Closer to home, the Irish case suggests that forgetting may be an important part of forgiving. In the immediate aftermath of Irish independence, English commentators were obsessed with proclaiming how thoroughly the English had already forgotten the Irish. The “No” campaign has been tepid from the start, the rather tame “Better Together” slogan suggesting a last-ditch effort to avoid a romantic break-up more than a vision of a shared political future. I suspect that a certain phase of amnesia is inevitable in the aftermath of decolonization. British commentators right now are comparing a ‘yes’ vote to an amputation and using #disenfranchised on Twitter to express their distress. But in the event a ‘no’ vote, it will not be surprising if there’s a period in which the British press is either eerily silent on Scotland or keen to emphasize how little anyone thinks about it now.

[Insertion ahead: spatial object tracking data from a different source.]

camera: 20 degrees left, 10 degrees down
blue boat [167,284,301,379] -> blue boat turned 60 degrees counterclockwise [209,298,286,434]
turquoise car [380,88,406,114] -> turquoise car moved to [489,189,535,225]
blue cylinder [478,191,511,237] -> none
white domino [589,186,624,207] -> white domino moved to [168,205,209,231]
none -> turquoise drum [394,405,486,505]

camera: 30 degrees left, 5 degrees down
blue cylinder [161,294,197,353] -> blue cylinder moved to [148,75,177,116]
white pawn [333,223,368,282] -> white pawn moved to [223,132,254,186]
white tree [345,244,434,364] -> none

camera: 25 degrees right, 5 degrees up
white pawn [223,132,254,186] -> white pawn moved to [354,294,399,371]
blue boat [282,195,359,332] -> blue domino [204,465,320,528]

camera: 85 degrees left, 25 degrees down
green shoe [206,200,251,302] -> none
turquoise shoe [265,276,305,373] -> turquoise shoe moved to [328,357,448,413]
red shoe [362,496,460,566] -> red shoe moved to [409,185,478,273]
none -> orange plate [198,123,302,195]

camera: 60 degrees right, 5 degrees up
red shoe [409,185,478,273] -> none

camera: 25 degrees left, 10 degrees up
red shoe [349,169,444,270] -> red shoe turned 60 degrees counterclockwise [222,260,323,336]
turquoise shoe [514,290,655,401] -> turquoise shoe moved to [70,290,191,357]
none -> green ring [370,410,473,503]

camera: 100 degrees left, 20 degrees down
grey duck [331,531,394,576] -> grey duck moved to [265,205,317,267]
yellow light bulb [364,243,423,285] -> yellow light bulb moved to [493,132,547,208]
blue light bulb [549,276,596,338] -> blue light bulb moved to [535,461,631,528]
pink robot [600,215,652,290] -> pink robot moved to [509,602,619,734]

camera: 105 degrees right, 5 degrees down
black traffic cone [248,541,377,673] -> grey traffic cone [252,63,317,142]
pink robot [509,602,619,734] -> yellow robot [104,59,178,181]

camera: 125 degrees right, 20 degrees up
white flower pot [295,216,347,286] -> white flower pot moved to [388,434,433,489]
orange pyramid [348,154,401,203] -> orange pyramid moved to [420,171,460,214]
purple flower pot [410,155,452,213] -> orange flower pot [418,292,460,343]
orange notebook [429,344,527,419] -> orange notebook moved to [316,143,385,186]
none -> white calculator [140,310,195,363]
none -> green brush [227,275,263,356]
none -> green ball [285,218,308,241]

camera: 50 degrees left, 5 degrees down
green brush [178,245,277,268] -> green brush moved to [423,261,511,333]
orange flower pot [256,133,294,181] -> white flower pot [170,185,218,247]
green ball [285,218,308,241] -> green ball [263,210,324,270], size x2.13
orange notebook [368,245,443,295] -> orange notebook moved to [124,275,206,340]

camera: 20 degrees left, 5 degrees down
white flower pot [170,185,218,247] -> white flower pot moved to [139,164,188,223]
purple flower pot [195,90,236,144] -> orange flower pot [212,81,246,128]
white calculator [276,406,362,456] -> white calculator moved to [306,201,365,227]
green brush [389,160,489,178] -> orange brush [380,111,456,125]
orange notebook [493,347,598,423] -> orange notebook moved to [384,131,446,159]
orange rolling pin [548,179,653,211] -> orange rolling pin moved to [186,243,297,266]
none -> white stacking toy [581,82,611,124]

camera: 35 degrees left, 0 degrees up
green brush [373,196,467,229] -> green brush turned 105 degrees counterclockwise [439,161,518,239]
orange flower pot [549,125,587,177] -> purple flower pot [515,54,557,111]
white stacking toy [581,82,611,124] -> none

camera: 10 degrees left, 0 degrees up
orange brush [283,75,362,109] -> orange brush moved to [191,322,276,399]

Yet political dissolution is never the end of the story, and it won’t be here, either. Irish migration to England increased in the 1930s, after nearly a decade of independence; in World War II, thousands of Irish men and women fought for the British and worked in their munitions factories and hospitals. Modern British culture is studded with Irish elements, from literature and music to personal heritage and sporting allegiances. An independent government north of the border will change many things, but cultural and personal connections will endure and evolve. They might even help foster future political co-operation, as happened when the Irish and British governments co-operated on the Northern Irish peace process in the 1990s. Ultimately, and perhaps paradoxically, the Irish example should give hope to Scottish separatists and unionists alike. The vote on 18th September will alter political institutions in unforeseeable ways, but the contentious, composite cultures of the British Isles will persist.